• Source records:
☆ ☆ ☆ ☆ ☆ ☆ ☆

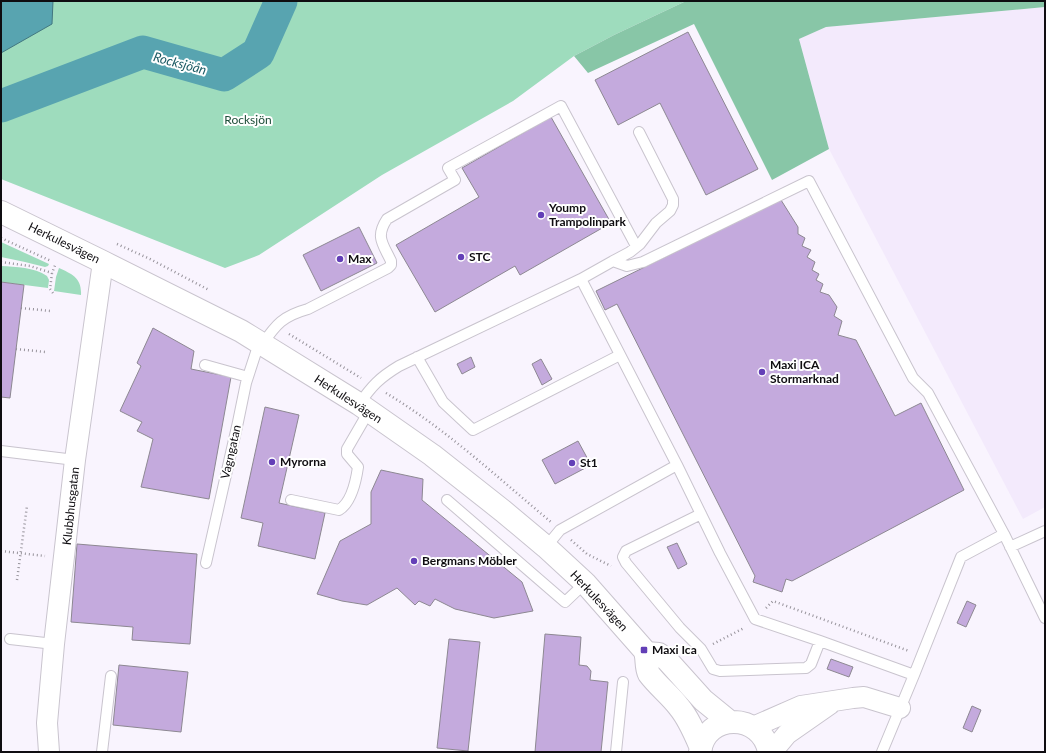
<svg xmlns="http://www.w3.org/2000/svg" width="1046" height="753" viewBox="0 0 1046 753" font-family="Lato,sans-serif">
<rect width="100%" height="100%" fill="#f9f4fe"/>
<path fill="#f3eafc" d="M1045,7V507L1023,519L829,149L799,39L826,27Z"/>
<path fill="#9edcbd" d="M1,1H686L614,35L574,56L513,101L382,175L259,255L225,268L1,179Z
M1,242L49,264L48,266L45,267L25,262L1,257Z
M1,266C16,267 34,267 47,276L49,280L48,288L1,282Z
M59,268C72,274 82,278 81,295L54,291L56,277Z"/>
<path fill="#88c6a7" d="M686,1H1045V7L826,27L799,39L829,149L772,180L694,24L588,73L574,56L614,35Z"/>
<path fill="#58a4b0" stroke="#427780" d="M1,1H53L52,24L1,53Z"/>
<g fill="none" stroke-linecap="round" stroke-linejoin="round">
<path stroke="#58a4b0" stroke-width="33" d="M1,106L143,52L224,75L258,53L281,1"/>
</g>
<path fill="#c4aadd" stroke="#8d8892" d="M688,32L758,169L706,195L660,103L618,125L595,80Z
M551,117L611,223L520,275L515,266L435,312L396,245L479,197L462,168Z
M781,200L798,227V234L805,238L802,246L811,250L807,257L815,262L812,270L819,274L816,280L823,284L820,292L829,295L837,307L834,316L842,321L838,335L856,340L895,416L921,403L964,490L792,581L786,579L782,592L753,582L755,576L617,304L605,310L596,291Z
M359,227L377,263L321,291L303,255Z
M1,282L24,285L10,398L1,397Z
M153,328L194,351L191,369L231,377L209,499L141,487L153,439L137,431L142,422L120,411L141,366L137,363Z
M471,357L475,367L462,374L457,364Z
M541,359L552,379L542,385L532,364Z
M265,407L299,415L279,503L325,513L315,559L258,546L263,523L241,518Z
M578,441L591,465L555,484L542,460Z
M381,470L423,479L422,500L522,582L533,611L494,618L455,609L435,599L430,606L419,601L415,605L397,588L367,605L342,601L317,594L340,541L371,524V492Z
M677,543L687,564L678,569L667,547Z
M77,544L197,554L190,644L132,640L133,627L71,622Z
M967,601L976,605L966,627L957,623Z
M545,634L581,637L579,665L587,666L591,671L590,680L608,682L601,752H535Z
M449,639L480,642L468,751L437,748Z
M831,659L853,667L849,677L827,669Z
M119,665L188,672L181,732L113,725Z
M972,706L981,710L972,732L963,728Z"/>
<g fill="none" stroke-linecap="round" stroke-linejoin="round">
<g stroke="#c9c4ce" stroke-width="12">
<path id="service" d="M613,261L630,252L640,244L656,223L670,211L673,205V199L639,132
M581,279L613,261L627,266L643,262L809,181L913,378L928,393L1004,534
M262,345C276,324 283,316 308,309L388,268L391,265V261C383,244 375,237 387,219L455,180L448,168L561,106L636,246
M417,357L443,402L473,430L620,355
M205,365L248,377
M359,404C372,386 379,378 399,366L581,279L677,465L560,530L546,547
M1,451L75,460
M677,465L720,553L755,619L820,641L914,675
M291,500L339,510C352,502 356,481 358,467L347,454V449L369,411
M447,500L565,602L585,583
M701,514L626,551L623,557L626,563L680,628L701,649L713,669L720,671L806,668L811,664L820,641
M1010,547L1045,531
M206,563L238,422L246,383L259,343
M10,639L54,644
M102,752L111,676
M616,752L623,682
M882,752L914,675L961,557L1004,534L1045,618"/>
</g>
<g stroke="#c9c4ce" stroke-width="22">
<path id="minor" d="M753,727L801,706L853,698L864,697L900,708
M49,752L47,723L54,644L75,460L103,262
M772,752L787,734L830,704"/>
</g>
<g stroke="#c9c4ce" stroke-width="24">
<path id="secondary" d="M1,212L103,262L241,331L359,404L432,455L503,511L546,547L585,583L644,650C648,657 645,666 649,674C658,686 670,695 679,707C689,719 695,734 701,748
M646,653L659,654L667,660L703,700L730,722
M700,752C705,712 762,712 769,752"/>
</g>
<path stroke="#97939b" stroke-width="2.5" stroke-dasharray="1 3" stroke-linecap="butt" d="M1,238L51,261
M117,244L150,259L209,290
M1,262L30,266L52,273
M53,293L50,289L52,273L56,263
M21,308L51,311
M289,334L361,378
M16,349L46,352
M386,393C446,429 497,477 551,522
M571,540L587,554L611,566
M1,551L45,556
M17,580L27,506
M766,608L773,601L909,651
M713,644L744,628"/>
<use href="#service" stroke="#fff" stroke-width="10"/>
<use href="#minor" stroke="#fff" stroke-width="20"/>
<use href="#secondary" stroke="#fff" stroke-width="22"/>
</g>
<g fill="#633fb7" stroke="#fff" stroke-width="1.5">
<circle cx="541" cy="215" r="4"/>
<circle cx="461" cy="257" r="4"/>
<circle cx="340" cy="259" r="4"/>
<circle cx="762" cy="372" r="4"/>
<circle cx="272" cy="462" r="4"/>
<circle cx="572" cy="463" r="4"/>
<circle cx="414" cy="561" r="4"/>
<rect x="640" y="646" width="8" height="8" rx="2"/>
</g>
<g text-anchor="middle" stroke-width="4" stroke-linejoin="round" paint-order="stroke">
<g font-size="12" fill="#1e4e39" stroke="#fff">
<text x="248" y="124">Rocksjön</text>
</g>
<g font-size="12" font-weight="bold" fill="#0f0d11" stroke="#fff" text-anchor="start">
<text x="549" y="212">Yoump<tspan x="549" dy="14">Trampolinpark</tspan></text>
<text x="469" y="261">STC</text>
<text x="348" y="263">Max</text>
<text x="770" y="369">Maxi ICA<tspan x="770" dy="14">Stormarknad</tspan></text>
<text x="280" y="466">Myrorna</text>
<text x="580" y="467">St1</text>
<text x="422" y="565">Bergmans Möbler</text>
<text x="652" y="654">Maxi Ica</text>
</g>
<g font-size="12" fill="#0f0d11" stroke="#fff">
<text transform="translate(64 243) rotate(26)" y="4">Herkulesvägen</text>
<text transform="translate(348 399) rotate(33)" y="4">Herkulesvägen</text>
<text transform="translate(231 452) rotate(-77)" y="4">Vagngatan</text>
<text transform="translate(71 506) rotate(-84)" y="4">Klubbhusgatan</text>
<text transform="translate(599 601) rotate(47)" y="4">Herkulesvägen</text>
</g>
<g font-size="13" font-style="italic" fill="#1a5a63" stroke="#fff">
<text transform="translate(180 63) rotate(15)" y="5">Rocksjöån</text>
</g>
</g>
<rect width="1046" height="753" fill="none" stroke="#0f0d11" stroke-width="4"/>
</svg>
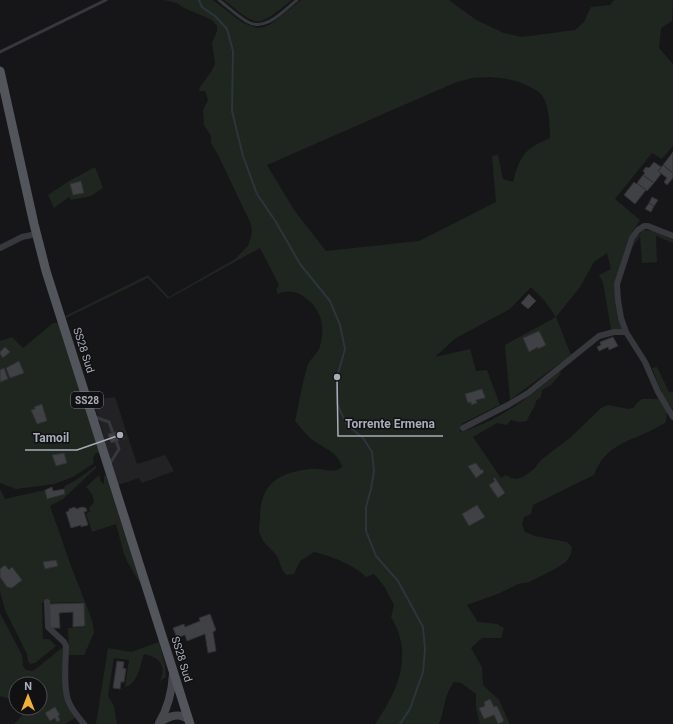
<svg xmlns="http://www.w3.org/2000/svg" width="673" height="724" font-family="Roboto,sans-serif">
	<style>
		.built { fill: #222225 }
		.green { fill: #1e261f; fill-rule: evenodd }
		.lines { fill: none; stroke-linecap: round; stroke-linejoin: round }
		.stream { stroke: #2c353c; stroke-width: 2 }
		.building { fill: #404145; stroke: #303034 }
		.service { stroke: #37383d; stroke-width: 3 }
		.minor { stroke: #37383d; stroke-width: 6 }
		.secondary { stroke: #45474d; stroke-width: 8 }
		.primary { stroke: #53555c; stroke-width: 9 }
		.labels { text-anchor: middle; stroke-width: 3; stroke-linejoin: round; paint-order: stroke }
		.shield { fill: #111113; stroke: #7b7e86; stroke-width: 1 }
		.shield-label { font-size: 10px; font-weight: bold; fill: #a8adb8 }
		.street-label { font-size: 11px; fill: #a8adb8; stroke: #111113 }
		.leader { fill: none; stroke: #a8adb8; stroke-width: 1.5 }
		.callout-dot { fill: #a8adb8; stroke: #111113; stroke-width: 1.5 }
		.callout-label { font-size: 12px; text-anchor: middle; font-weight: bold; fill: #a8adb8; stroke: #111113; stroke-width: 3; stroke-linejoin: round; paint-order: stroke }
	</style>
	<rect width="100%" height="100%" fill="#161618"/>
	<path class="built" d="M115,397L137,464L165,455L174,471L142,483L139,478L118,485L93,400Z"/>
	<path class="green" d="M164,0H213L243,23L257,28L264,27L271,24L301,0H449L476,20L504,33L522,37L575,30L584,22L591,7L610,5L614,0H673L672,21L661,28L659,48L673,64V146L662,159L652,153L615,199L640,220L628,240L614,286L618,318L623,330L611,329L603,283L599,275L611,269L607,253L594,262L580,287L556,317L571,355L510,400L505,345L556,317L544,300L531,287L510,309L456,338L435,357L470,349L476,371L487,370L500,405L463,423L460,427V432C499,422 530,396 560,371L561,373L551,385L542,390L541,397L536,401C535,408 529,414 527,421L519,422L511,420L507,425L497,423L473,437L501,478L506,475L511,478L516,479L523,477L534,469L541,460L571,437L601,408L608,405L629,409L633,408L637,403L642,399H660L667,412L666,422C639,441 607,439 594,475L533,505L531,514L524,517L522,524L525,532L535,536L567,542L572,547L571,554L566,562L555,569L529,582L518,584L500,593L467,605L478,622L497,624L504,628L501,638H482L471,648L482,667L483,685L499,700L510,724H480L476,708V694L461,683L454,682C444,694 445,710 439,724H375C398,691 414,654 391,617L394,605L384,586L374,574L366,577C356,566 329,555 314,552L300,561L294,574L286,575C280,567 281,566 278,558C274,550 262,544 260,534C258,530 260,523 260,518C260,492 271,476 298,471C304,470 310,468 316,469C326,469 334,474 342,467C339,452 321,447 310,438C305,433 300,427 295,421C299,403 302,384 307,367C309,360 316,355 319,349C326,329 322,308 304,297C296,291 287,290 278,294L276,290L279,285L260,248L168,299L148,278L66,318L65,316L148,275L169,297L235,259L248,246L251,237L252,230L250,222L218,155L211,143V136L204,125L203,110L208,100L205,91H199L200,87L211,72L215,64L212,43L217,31V26L212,20L184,8L177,3ZM490,77C505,78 518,80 532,88C534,89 538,91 540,93C549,102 550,126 550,138C524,149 520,156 513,182L503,179L498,155L492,156L496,202L419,241L326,251L294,210L267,165L454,83L472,78Z
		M224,0H292C255,29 260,28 224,0Z
		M95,167L103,188L91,196L71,200L69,197L54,208L48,195L69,181Z
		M643,230L654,231L673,240V243L656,236L657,262L642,263L640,236L632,248L636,238Z
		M53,323H58L99,452L95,454L93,459L94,463L73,477L54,484L16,489L0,483V341L12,337L23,348Z
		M657,367L669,392L673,391V410L663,396L652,368Z
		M96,466V468L63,499L50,506L71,566L89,612L93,624L94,633L84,655H69L68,628L85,627L84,602L42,603L43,639H49L56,646L35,663L30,664L28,661L27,654L5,610L0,591V489L5,499L45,490L48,499L65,494L64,489L65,486L76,480Z
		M99,475L101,482L104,484V476L106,475L141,585L128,563L124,554L116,524L92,532L86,513L90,512L89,508L94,502L92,494L86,487Z
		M0,613L22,655L23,666L26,670L32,671L36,669L64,646L65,696L75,718L65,724H14L29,708H40V684H16V701L0,696Z
		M159,642L165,665L166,677L160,681C167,665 159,657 144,654C140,665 138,684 125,687L129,660L114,658L108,696L114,706L117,724H96L108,648L131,652Z"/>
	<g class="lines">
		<path class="stream" d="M199,0L202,7L215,16L227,29L233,51L232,111L243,156L257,194L276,222L300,264L330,301L340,325L345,349L337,377V404L347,425L363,438L372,452L374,471L371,489L366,507V531L376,556L398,581L423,627L425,650L423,672L410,709L400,724"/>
	</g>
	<path class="building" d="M673,152V173L663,165Z
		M654,162L661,167L658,171L661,174L654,183L643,175L645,173L643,171L646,167L649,168Z
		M663,165L673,173V178L667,185L664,182L667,178L658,171Z
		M643,175L654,183L647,191L637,183Z
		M81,181L84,193L73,195L70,184Z
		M634,182L636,184L637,183L646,190L635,204L624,195Z
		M652,197L658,200L654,206L649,203Z
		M649,203L654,206L651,212L645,209Z
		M529,294L536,301L528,309L521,303Z
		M539,331L546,345L538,349V347L529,352L523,338Z
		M613,337L618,346L609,350L608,347L599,351L597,347L601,345L600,342Z
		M5,347L10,352L3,358L0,354V352Z
		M19,361L24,373L10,378L6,368Z
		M4,368L8,379L0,382V370Z
		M482,389L485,397V398L476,400L477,403L471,405V402L468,403L465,394Z
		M42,404L47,421L37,424L31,410L35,409L34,407Z
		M122,430L125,438L111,443L108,434Z
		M64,453L67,463L56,466L52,455Z
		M476,463L481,470L482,469L484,472L476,478L468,466Z
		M495,478L505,493L498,498L489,485L495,481L493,479Z
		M52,487L53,491L64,489L65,494L47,499L45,490Z
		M477,505L485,517L469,526L462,514Z
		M75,507L76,509L82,507L86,508L87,511L84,512L88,525L81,527V525L71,528L66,512L69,511V509Z
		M56,560L58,566L45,569L43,562Z
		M5,565L9,570L12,567L22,580L12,588L7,587L0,577V569Z
		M84,603L85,626L73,627V612L59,613L60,628H50L49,604Z
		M210,614L216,630L213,632L216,651L208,653L205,634L187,641L185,635L177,638L173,628L184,624L185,627L200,621L199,618Z
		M117,661L124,662L123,668L126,669L124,682H121L120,689L113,688Z
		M490,699L494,707L497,706L504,721L498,724L494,715L484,719L479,708L485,706L484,702Z
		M55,707L60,715L58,716L60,720L57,722L55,718L50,721L45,713Z"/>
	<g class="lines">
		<path class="service" d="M219,0C228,7 236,15 246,21C265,33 283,11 297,0
			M0,52L106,0
			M95,417L109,422L113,433
			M109,465L119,449L116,441"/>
		<path class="minor" d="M673,236L648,226H644L638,230L632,238L617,284L618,300L621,318L626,332L645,362L658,392L673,417
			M0,248L22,237L36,234
			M463,428L508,405L528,393L599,336L614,332H626
			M47,602L48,627L64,642L66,646C66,662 63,685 68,700C71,709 78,717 84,724"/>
		<path class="secondary" d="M160,722C170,716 179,712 189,720
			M159,723C168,708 172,692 173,674"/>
		<path class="primary" d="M0,71L34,224L46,271L190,724"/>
	</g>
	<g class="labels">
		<rect class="shield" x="71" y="392" width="32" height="16" rx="3"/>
		<g class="shield-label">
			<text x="87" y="404">SS28</text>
		</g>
		<g class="street-label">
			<text transform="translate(84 350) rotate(72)" y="4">SS28 Sud</text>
			<text transform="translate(182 659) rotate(73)" y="4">SS28 Sud</text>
		</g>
	</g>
	<path class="leader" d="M337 377L338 436H443M120 435L77 450H25"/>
	<g class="callout-dot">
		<circle cx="337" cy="377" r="4"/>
		<circle cx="120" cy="435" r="4"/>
	</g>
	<g class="callout-label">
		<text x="390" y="428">Torrente Ermena</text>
		<text x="51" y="442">Tamoil</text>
	</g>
	<g transform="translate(28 696)"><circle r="19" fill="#111113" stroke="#4d4f55"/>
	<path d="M0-3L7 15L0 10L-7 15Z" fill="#f2b134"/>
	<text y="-6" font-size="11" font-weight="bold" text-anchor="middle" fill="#a8adb8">N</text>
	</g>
</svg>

☆ ☆ ☆ ☆ ☆ ☆ ☆

• Assigned task:
Starting at the line that contains "M84,603L85,626L73,627V612L59,613L60,628H50L49,604Z", write out every line through the last one in the data above, exactly as it stands.

• Result for this exercise:
		M84,603L85,626L73,627V612L59,613L60,628H50L49,604Z
		M210,614L216,630L213,632L216,651L208,653L205,634L187,641L185,635L177,638L173,628L184,624L185,627L200,621L199,618Z
		M117,661L124,662L123,668L126,669L124,682H121L120,689L113,688Z
		M490,699L494,707L497,706L504,721L498,724L494,715L484,719L479,708L485,706L484,702Z
		M55,707L60,715L58,716L60,720L57,722L55,718L50,721L45,713Z"/>
	<g class="lines">
		<path class="service" d="M219,0C228,7 236,15 246,21C265,33 283,11 297,0
			M0,52L106,0
			M95,417L109,422L113,433
			M109,465L119,449L116,441"/>
		<path class="minor" d="M673,236L648,226H644L638,230L632,238L617,284L618,300L621,318L626,332L645,362L658,392L673,417
			M0,248L22,237L36,234
			M463,428L508,405L528,393L599,336L614,332H626
			M47,602L48,627L64,642L66,646C66,662 63,685 68,700C71,709 78,717 84,724"/>
		<path class="secondary" d="M160,722C170,716 179,712 189,720
			M159,723C168,708 172,692 173,674"/>
		<path class="primary" d="M0,71L34,224L46,271L190,724"/>
	</g>
	<g class="labels">
		<rect class="shield" x="71" y="392" width="32" height="16" rx="3"/>
		<g class="shield-label">
			<text x="87" y="404">SS28</text>
		</g>
		<g class="street-label">
			<text transform="translate(84 350) rotate(72)" y="4">SS28 Sud</text>
			<text transform="translate(182 659) rotate(73)" y="4">SS28 Sud</text>
		</g>
	</g>
	<path class="leader" d="M337 377L338 436H443M120 435L77 450H25"/>
	<g class="callout-dot">
		<circle cx="337" cy="377" r="4"/>
		<circle cx="120" cy="435" r="4"/>
	</g>
	<g class="callout-label">
		<text x="390" y="428">Torrente Ermena</text>
		<text x="51" y="442">Tamoil</text>
	</g>
	<g transform="translate(28 696)"><circle r="19" fill="#111113" stroke="#4d4f55"/>
	<path d="M0-3L7 15L0 10L-7 15Z" fill="#f2b134"/>
	<text y="-6" font-size="11" font-weight="bold" text-anchor="middle" fill="#a8adb8">N</text>
	</g>
</svg>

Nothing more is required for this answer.